╔══

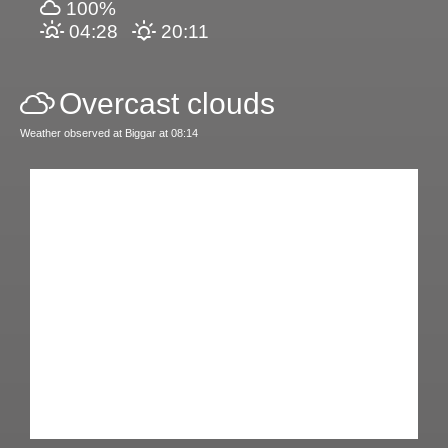
100%
04:28
20:11
Overcast clouds
Weather observed at Biggar at 08:14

╚══

Copy out every line of text from the records above word for word, leaving out the pictures.

FINAL ANSWER:
100%
04:28
20:11
Overcast clouds
Weather observed at Biggar at 08:14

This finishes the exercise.